InfluxDB version used: 1.8.0
Given a time series db that is used for storing e.g. temperatures from iot sensors (on different locations).
The sensors are queried e.g. every other minute.
Now the maximum temperature per sensor for the last hour can be queried using
select max(*) from temperatures where time >= now() - 1h group by location
name: temperatures
tags: location=collector
time max_temperature
---- ---------------
2020-06-24T17:41:34Z 34.8
name: temperatures
tags: location=outside
time max_temperature
---- ---------------
2020-06-24T17:43:34Z 23.4
I'm now would like to keep the max temperatures for every hour and for every day for a certain period of time.
So naturally I would use a retention policy and continuous queries.
Lets say I want to store the the maximum temperature by the hour for a month:
show RETENTION POLICIES on iotsensors
name duration shardGroupDuration replicaN default
---- -------- ------------------ -------- -------
lastmonth 744h0m0s 24h0m0s 1 false
The continuous query looks like this:
CREATE CONTINUOUS QUERY max_temperatures_per_hour ON iotsensors
BEGIN
SELECT max(temperature) INTO iotsensors.lastmonth.max_temperatures_per_hour FROM iotsensors.autogen.temperatures GROUP BY time(1h), location TZ('Europe/Berlin')
END
By the nature of the GROUP BY time(1h)
term, the exact time of the temperature is lost.
Especially when the data is condensed for a whole day in the second step FROM iotsensors.lastmonth.max_temperatures_per_hour GROUP BY time(1d)
the resolution is getting even more coarse. (setting it to midnight of each day 00:00:00
)
select max from iotmeasurements.last2years.max_temperatures_per_day where time >= now() - 4d group by location tz('Europe/Berlin')
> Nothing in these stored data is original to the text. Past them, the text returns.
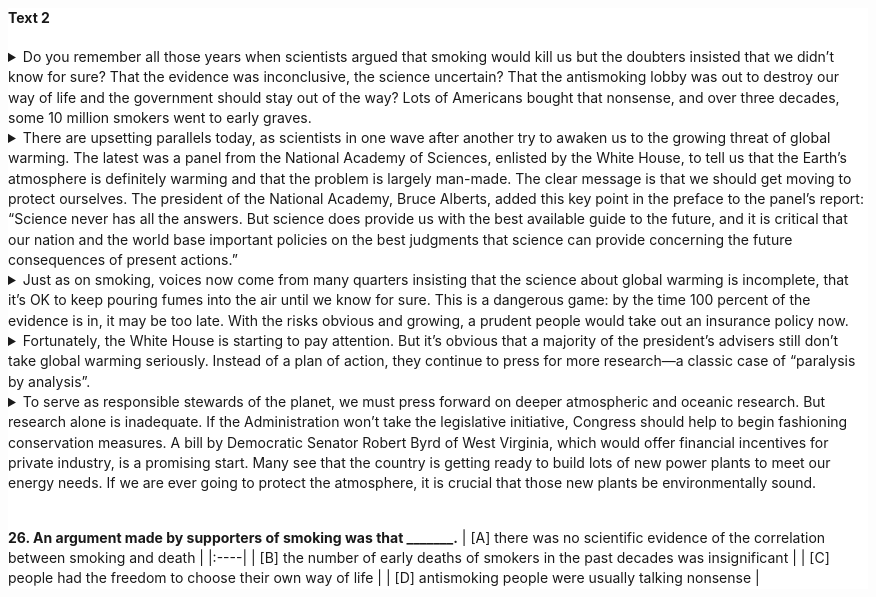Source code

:#### Text 2

<details><summary>
Do you remember all those years when scientists argued that smoking would kill us but the doubters insisted that we didn’t know for sure? That the evidence was inconclusive, the science uncertain? That the antismoking lobby was out to destroy our way of life and the government should stay out of the way? Lots of Americans bought that nonsense, and over three decades, some 10 million smokers went to early graves.
</summary></details>

<details><summary>
There are upsetting parallels today, as scientists in one wave after another try to awaken us to the growing threat of global warming. The latest was a panel from the National Academy of Sciences, enlisted by the White House, to tell us that the Earth’s atmosphere is definitely warming and that the problem is largely man-made. The clear message is that we should get moving to protect ourselves. The president of the National Academy, Bruce Alberts, added this key point in the preface to the panel’s report: “Science never has all the answers. But science does provide us with the best available guide to the future, and it is critical that our nation and the world base important policies on the best judgments that science can provide concerning the future consequences of present actions.”
</summary></details>

<details><summary>
Just as on smoking, voices now come from many quarters insisting that the science about global warming is incomplete, that it’s OK to keep pouring fumes into the air until we know for sure. This is a dangerous game: by the time 100 percent of the evidence is in, it may be too late. With the risks obvious and growing, a prudent people would take out an insurance policy now.
</summary></details>

<details><summary>
Fortunately, the White House is starting to pay attention. But it’s obvious that a majority of the president’s advisers still don’t take global warming seriously. Instead of a plan of action, they continue to press for more research—a classic case of “paralysis by analysis”.
</summary></details>

<details><summary>
To serve as responsible stewards of the planet, we must press forward on deeper atmospheric and oceanic research. But research alone is inadequate. If the Administration won’t take the legislative initiative, Congress should help to begin fashioning conservation measures. A bill by Democratic Senator Robert Byrd of West Virginia, which would offer financial incentives for private industry, is a promising start. Many see that the country is getting ready to build lots of new power plants to meet our energy needs. If we are ever going to protect the atmosphere, it is crucial that those new plants be environmentally sound.
</summary></details>

<br />

**26. An argument made by supporters of smoking was that _______.**
| [A] there was no scientific evidence of the correlation between smoking and death |
|:----|
| [B] the number of early deaths of smokers in the past decades was insignificant |
| [C] people had the freedom to choose their own way of life |
| [D] antismoking people were usually talking nonsense |

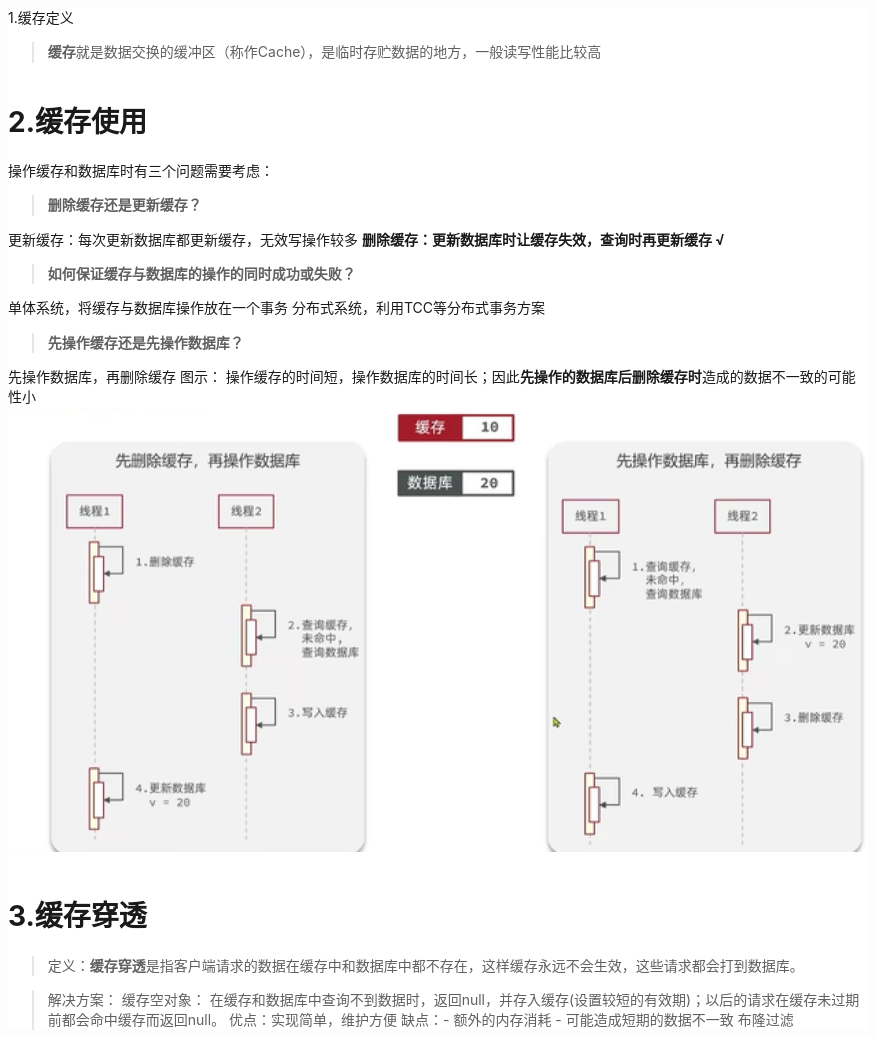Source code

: 1.缓存定义

> **缓存**就是数据交换的缓冲区（称作Cache），是临时存贮数据的地方，一般读写性能比较高

# 2.缓存使用
操作缓存和数据库时有三个问题需要考虑：
> **删除缓存还是更新缓存？**

更新缓存：每次更新数据库都更新缓存，无效写操作较多
**删除缓存：更新数据库时让缓存失效，查询时再更新缓存 √**

> **如何保证缓存与数据库的操作的同时成功或失败？**

单体系统，将缓存与数据库操作放在一个事务
分布式系统，利用TCC等分布式事务方案
> **先操作缓存还是先操作数据库？**

先操作数据库，再删除缓存
图示：
操作缓存的时间短，操作数据库的时间长；因此**先操作的数据库后删除缓存时**造成的数据不一致的可能性小
![image.png](images/Redis-黑马/1676893785892-80cb0930-28aa-436a-b9a9-b8e55f2825d2.png)

# 3.缓存穿透
> 定义：**缓存穿透**是指客户端请求的数据在缓存中和数据库中都不存在，这样缓存永远不会生效，这些请求都会打到数据库。

> 解决方案：
> 缓存空对象：
>  	在缓存和数据库中查询不到数据时，返回null，并存入缓存(设置较短的有效期)；以后的请求在缓存未过期前都会命中缓存而返回null。
>  	优点：实现简单，维护方便 缺点：- 额外的内存消耗 - 可能造成短期的数据不一致
> 布隆过滤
name: max_temperatures_per_day
tags: location=collector
time max
---- ---
2020-06-21T00:00:00+02:00 80.9
2020-06-22T00:00:00+02:00 78.5
2020-06-23T00:00:00+02:00 101.2
name: min_max_temperatures_per_day
tags: location=outside
time max
---- ---
2020-06-21T00:00:00+02:00 21.8
2020-06-22T00:00:00+02:00 22.5
2020-06-23T00:00:00+02:00 22.8
I do know that this the expected and documented behaviour
https://docs.influxdata.com/influxdb/v1.8/query_language/explore-data/#group-by-time-intervals
However, the information of when exactly the maximum value was recorded is a valuable information which I'd like to keep.
Is there any way to store the exact timestamp of the record when downsampling?
I'd prefer to keep the timestamp inside the time field like
tags: location=collector
time max
---- ---
2020-06-20T04:30:40Z 80.9
2020-06-21T04:22:00Z 78.5
2020-06-22T04:53:10Z 101.2
Alternatively but a second best solution would be to add a timestamp field for each downsampled record
time max timestamp
---- --- ---------
2020-06-20T00:00:00+02:00 80.9 2020-06-20T04:30:40Z
2020-06-21T00:00:00+02:00 78.5 2020-06-21T04:22:00Z
2020-06-22T00:00:00+02:00 101.2 2020-06-22T04:53:10Z
For this I needed to be able to query the time into a separate field, wouldn't I.
But my attempts weren't successful so far. Something I tried was this:
SELECT max(temperature),time as timestamp FROM temperatures GROUP BY time(60m),"location"
I'd consider to move to InfluxDB 2.0 if that was a prerequesit for a solution to my problem.